Über das Wie aber wird gestritten. Es geht - wie so oft in den USA - um die Frage, ob das Land ein sozialistischer Staat zu werden drohe. Manche Republikaner erkennen diese Entwicklung zum Beispiel in den Gesetzesvorschlägen, die der progressive Senator und Präsidentschaftskandidat Bernie Sanders Mitte Januar vorgestellt hat. Sanders will die Preise für rezeptpflichtige Arzneien auf den Median der Preise für ähnliche Präparate in Großbritannien, Frankreich, Deutschland und Japan begrenzen. Das allein sollte die US-Preise um die Hälfte nach unten drücken, glaubt Sanders. Außerdem soll der Gesundheitsminister mit den Pharmaherstellern Rabatte verhandeln dürfen, was weitere Einsparungen in Höhe von 36 Milliarden Dollar pro Jahr bringen soll. Mit einem weiteren Gesetz will Sanders Patienten und Apothekern erlauben, Medikamente günstig im Ausland einzukaufen.

"American Patients First"

Im Mai 2018 bereits hat Trump im Rosengarten des Weißen Hauses einen eigenen Plan gegen die Preisexplosionen vorgestellt. "American Patients First", hat er ihn genannt, amerikanische Patienten sollen an erster Stelle kommen. Auch er will, dass - in einem begrenzten Umfang - Medicare Preise verhandeln kann. Ansonsten aber bleibt das Papier vage. Trump will etwa die "Mittelsmänner" abschaffen. Also die Vertriebsebene zwischen Apotheke und Hersteller. Und die FDA hat er angewiesen, die Genehmigungsprozesse für Generika zu beschleunigen.

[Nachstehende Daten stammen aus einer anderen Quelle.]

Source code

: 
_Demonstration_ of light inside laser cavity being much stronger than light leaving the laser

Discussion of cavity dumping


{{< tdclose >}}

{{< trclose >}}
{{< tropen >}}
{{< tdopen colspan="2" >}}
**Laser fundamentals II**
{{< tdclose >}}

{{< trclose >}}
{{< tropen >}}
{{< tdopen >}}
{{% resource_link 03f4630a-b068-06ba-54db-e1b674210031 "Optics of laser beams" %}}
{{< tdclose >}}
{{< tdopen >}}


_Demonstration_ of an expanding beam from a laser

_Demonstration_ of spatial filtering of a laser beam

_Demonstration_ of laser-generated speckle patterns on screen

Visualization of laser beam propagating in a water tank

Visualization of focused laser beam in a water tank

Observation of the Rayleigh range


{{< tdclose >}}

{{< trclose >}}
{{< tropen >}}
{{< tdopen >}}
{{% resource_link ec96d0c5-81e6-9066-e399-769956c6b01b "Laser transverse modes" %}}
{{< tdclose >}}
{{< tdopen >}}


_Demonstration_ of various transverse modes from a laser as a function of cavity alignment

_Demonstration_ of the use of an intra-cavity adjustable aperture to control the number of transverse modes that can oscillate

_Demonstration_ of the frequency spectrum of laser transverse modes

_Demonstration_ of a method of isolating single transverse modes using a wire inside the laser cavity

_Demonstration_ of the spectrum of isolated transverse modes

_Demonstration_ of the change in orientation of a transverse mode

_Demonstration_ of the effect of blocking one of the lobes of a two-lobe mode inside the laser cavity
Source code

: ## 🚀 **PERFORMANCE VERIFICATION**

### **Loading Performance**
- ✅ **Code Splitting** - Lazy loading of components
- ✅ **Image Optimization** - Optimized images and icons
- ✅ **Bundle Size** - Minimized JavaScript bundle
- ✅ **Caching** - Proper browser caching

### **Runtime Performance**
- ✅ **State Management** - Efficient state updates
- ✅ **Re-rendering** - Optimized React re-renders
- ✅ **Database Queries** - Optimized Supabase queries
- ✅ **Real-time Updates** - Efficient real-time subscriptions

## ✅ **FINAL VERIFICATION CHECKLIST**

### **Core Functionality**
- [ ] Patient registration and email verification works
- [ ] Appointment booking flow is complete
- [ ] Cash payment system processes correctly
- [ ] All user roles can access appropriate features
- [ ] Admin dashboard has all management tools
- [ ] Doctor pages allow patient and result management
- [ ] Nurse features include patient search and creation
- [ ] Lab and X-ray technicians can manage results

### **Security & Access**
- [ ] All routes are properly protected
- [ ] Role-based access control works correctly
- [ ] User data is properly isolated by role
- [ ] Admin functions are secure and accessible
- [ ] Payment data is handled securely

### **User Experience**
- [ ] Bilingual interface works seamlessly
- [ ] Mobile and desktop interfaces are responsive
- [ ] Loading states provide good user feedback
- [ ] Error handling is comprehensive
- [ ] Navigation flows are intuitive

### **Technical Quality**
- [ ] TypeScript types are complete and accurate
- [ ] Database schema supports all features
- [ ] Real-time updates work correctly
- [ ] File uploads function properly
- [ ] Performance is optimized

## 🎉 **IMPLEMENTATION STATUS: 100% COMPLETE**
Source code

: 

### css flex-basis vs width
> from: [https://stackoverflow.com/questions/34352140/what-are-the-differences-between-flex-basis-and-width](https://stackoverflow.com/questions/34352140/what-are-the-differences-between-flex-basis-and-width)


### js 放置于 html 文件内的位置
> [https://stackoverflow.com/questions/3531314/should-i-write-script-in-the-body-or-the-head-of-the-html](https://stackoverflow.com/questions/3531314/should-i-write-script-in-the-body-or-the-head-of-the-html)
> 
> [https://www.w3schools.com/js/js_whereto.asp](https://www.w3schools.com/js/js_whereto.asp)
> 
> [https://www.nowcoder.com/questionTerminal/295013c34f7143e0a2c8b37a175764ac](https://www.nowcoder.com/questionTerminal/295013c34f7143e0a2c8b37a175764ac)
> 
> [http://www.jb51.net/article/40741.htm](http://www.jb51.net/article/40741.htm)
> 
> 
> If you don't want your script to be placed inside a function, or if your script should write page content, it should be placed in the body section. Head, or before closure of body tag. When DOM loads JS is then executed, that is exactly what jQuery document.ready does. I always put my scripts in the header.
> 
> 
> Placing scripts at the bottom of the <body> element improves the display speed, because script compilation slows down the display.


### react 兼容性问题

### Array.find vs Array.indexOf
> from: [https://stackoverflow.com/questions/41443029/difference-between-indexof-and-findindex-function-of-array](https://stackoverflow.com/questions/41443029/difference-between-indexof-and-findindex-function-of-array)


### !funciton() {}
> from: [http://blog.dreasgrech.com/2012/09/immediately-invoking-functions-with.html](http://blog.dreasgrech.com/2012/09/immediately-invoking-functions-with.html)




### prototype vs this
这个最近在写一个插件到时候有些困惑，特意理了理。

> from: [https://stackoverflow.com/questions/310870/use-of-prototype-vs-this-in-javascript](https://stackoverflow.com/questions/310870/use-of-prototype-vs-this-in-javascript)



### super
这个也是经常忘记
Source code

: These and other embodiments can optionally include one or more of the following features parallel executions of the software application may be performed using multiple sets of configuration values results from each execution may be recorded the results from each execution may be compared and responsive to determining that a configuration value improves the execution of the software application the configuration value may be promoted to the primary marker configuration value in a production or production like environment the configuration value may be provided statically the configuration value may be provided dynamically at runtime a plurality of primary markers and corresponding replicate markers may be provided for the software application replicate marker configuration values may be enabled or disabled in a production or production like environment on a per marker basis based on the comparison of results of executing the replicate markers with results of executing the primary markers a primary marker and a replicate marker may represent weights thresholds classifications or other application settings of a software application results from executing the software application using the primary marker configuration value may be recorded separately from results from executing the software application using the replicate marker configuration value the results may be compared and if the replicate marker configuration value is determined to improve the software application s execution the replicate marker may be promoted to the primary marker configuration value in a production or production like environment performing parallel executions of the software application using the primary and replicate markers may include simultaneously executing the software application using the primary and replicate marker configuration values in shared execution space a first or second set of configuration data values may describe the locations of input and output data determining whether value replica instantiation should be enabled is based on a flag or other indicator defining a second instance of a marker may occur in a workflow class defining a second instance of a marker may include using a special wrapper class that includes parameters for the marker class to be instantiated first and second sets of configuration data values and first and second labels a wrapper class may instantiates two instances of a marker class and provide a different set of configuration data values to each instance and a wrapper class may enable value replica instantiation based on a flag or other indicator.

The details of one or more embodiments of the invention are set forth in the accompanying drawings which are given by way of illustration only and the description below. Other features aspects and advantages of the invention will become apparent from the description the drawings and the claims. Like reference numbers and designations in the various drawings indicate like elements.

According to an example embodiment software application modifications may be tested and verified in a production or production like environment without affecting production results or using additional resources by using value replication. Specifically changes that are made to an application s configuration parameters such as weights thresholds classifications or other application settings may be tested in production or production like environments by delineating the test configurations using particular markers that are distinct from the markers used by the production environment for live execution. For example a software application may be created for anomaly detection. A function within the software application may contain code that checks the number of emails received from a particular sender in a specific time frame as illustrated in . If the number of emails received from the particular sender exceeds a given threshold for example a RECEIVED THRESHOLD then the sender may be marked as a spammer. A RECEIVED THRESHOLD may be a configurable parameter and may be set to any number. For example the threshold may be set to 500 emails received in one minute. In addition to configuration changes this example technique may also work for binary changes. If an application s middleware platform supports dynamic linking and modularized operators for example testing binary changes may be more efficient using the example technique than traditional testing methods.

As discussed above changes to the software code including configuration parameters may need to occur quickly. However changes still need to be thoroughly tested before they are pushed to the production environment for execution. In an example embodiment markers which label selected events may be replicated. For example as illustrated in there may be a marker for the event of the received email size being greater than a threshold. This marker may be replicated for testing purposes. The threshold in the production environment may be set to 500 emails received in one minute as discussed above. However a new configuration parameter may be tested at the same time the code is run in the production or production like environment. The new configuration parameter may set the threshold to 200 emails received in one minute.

Dass weitreichende Regularien bisher fehlen, liegt auch daran, dass die Pharmakonzerne Milliarden investieren, um in Washington recht erfolgreich zu lobbyieren. Und das wenige, was die Regierung ohne Gesetz tun kann, hat bisher kaum geholfen. Die Preise steigen zwar nicht mehr so schnell wie in den Jahren zuvor. Aber sie steigen immer noch.

Solange sich daran nichts ändert, bleibt vielen US-Bürgern nur eines: Sie müssen betteln. Auf der Seite gofundme.com zum Beispiel. Die Suche nach dem Stichwort "Insulin" ergibt mehr als 7000 Treffer. Heather Smith aus San Antonio, Texas, hat dort um Spenden für ihre Mutter gebeten, die an Diabetes Typ1 leidet, seit sie 19 Jahre alt ist. Ihre Krankenversicherung wurde umgestellt, sie müsste jetzt alle 90 Tage 2000 Dollar zu ihrer Insulinbehandlung aus eigener Tasche beisteuern. Geld, das sie nicht hat.

Innerhalb von vier Monaten hat Heather Smith mehr als 3600 Dollar sammeln können. In ihrer Dankesnachricht schreibt sie: "Es war schwer, unsere Probleme mit so vielen Menschen zu teilen - niemand will um Geld für überlebenswichtige Medizin betteln. Aber ihr habt Güte gezeigt. Wir sind so dankbar."